- **Task requirements**
Can you copy out the data below, replacing every "Alberto Antignani" with "Alberto A." and leaving everything else unchanged?

%%

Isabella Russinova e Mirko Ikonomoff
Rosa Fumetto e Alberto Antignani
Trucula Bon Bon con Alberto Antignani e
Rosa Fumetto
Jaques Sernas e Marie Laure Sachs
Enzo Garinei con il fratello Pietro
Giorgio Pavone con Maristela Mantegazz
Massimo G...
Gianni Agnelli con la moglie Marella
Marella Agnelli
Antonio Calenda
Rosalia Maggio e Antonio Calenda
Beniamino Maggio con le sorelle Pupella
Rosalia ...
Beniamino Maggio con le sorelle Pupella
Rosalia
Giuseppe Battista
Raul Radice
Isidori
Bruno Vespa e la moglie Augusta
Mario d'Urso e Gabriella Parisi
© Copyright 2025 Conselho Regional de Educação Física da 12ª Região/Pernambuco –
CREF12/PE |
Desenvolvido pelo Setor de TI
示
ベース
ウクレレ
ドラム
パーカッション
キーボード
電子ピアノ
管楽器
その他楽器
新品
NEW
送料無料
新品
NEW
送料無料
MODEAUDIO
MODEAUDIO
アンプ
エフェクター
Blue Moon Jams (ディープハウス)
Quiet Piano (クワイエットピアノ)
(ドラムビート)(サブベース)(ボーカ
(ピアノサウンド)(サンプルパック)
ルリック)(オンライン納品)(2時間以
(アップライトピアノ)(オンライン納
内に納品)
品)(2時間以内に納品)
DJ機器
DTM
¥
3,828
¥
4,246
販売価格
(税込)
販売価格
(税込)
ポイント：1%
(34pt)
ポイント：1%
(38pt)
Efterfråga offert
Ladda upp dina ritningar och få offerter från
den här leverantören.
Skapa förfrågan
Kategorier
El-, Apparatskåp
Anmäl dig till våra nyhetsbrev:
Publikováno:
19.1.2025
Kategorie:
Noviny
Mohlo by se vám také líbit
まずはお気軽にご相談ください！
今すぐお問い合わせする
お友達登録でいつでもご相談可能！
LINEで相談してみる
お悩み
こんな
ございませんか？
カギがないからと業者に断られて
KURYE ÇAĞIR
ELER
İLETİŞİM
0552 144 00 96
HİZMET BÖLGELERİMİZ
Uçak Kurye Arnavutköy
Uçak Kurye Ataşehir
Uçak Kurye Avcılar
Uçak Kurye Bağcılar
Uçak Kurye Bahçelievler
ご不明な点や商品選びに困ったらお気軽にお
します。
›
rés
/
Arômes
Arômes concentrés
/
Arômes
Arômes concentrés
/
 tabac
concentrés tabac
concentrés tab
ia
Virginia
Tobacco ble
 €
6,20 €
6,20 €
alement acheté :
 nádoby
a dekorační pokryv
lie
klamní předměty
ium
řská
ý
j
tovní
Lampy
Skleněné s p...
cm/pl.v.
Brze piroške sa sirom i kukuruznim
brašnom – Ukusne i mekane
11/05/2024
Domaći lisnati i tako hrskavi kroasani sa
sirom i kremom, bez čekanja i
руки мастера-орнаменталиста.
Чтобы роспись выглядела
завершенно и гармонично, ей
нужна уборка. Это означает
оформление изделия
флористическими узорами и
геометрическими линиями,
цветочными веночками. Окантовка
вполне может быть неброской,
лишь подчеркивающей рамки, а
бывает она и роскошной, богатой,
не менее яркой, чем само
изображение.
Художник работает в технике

%%

- **Answer**
Isabella Russinova e Mirko Ikonomoff
Rosa Fumetto e Alberto A.
Trucula Bon Bon con Alberto A. e
Rosa Fumetto
Jaques Sernas e Marie Laure Sachs
Enzo Garinei con il fratello Pietro
Giorgio Pavone con Maristela Mantegazz
Massimo G...
Gianni Agnelli con la moglie Marella
Marella Agnelli
Antonio Calenda
Rosalia Maggio e Antonio Calenda
Beniamino Maggio con le sorelle Pupella
Rosalia ...
Beniamino Maggio con le sorelle Pupella
Rosalia
Giuseppe Battista
Raul Radice
Isidori
Bruno Vespa e la moglie Augusta
Mario d'Urso e Gabriella Parisi
© Copyright 2025 Conselho Regional de Educação Física da 12ª Região/Pernambuco –
CREF12/PE |
Desenvolvido pelo Setor de TI
示
ベース
ウクレレ
ドラム
パーカッション
キーボード
電子ピアノ
管楽器
その他楽器
新品
NEW
送料無料
新品
NEW
送料無料
MODEAUDIO
MODEAUDIO
アンプ
エフェクター
Blue Moon Jams (ディープハウス)
Quiet Piano (クワイエットピアノ)
(ドラムビート)(サブベース)(ボーカ
(ピアノサウンド)(サンプルパック)
ルリック)(オンライン納品)(2時間以
(アップライトピアノ)(オンライン納
内に納品)
品)(2時間以内に納品)
DJ機器
DTM
¥
3,828
¥
4,246
販売価格
(税込)
販売価格
(税込)
ポイント：1%
(34pt)
ポイント：1%
(38pt)
Efterfråga offert
Ladda upp dina ritningar och få offerter från
den här leverantören.
Skapa förfrågan
Kategorier
El-, Apparatskåp
Anmäl dig till våra nyhetsbrev:
Publikováno:
19.1.2025
Kategorie:
Noviny
Mohlo by se vám také líbit
まずはお気軽にご相談ください！
今すぐお問い合わせする
お友達登録でいつでもご相談可能！
LINEで相談してみる
お悩み
こんな
ございませんか？
カギがないからと業者に断られて
KURYE ÇAĞIR
ELER
İLETİŞİM
0552 144 00 96
HİZMET BÖLGELERİMİZ
Uçak Kurye Arnavutköy
Uçak Kurye Ataşehir
Uçak Kurye Avcılar
Uçak Kurye Bağcılar
Uçak Kurye Bahçelievler
ご不明な点や商品選びに困ったらお気軽にお
します。
›
rés
/
Arômes
Arômes concentrés
/
Arômes
Arômes concentrés
/
 tabac
concentrés tabac
concentrés tab
ia
Virginia
Tobacco ble
 €
6,20 €
6,20 €
alement acheté :
 nádoby
a dekorační pokryv
lie
klamní předměty
ium
řská
ý
j
tovní
Lampy
Skleněné s p...
cm/pl.v.
Brze piroške sa sirom i kukuruznim
brašnom – Ukusne i mekane
11/05/2024
Domaći lisnati i tako hrskavi kroasani sa
sirom i kremom, bez čekanja i
руки мастера-орнаменталиста.
Чтобы роспись выглядела
завершенно и гармонично, ей
нужна уборка. Это означает
оформление изделия
флористическими узорами и
геометрическими линиями,
цветочными веночками. Окантовка
вполне может быть неброской,
лишь подчеркивающей рамки, а
бывает она и роскошной, богатой,
не менее яркой, чем само
изображение.
Художник работает в технике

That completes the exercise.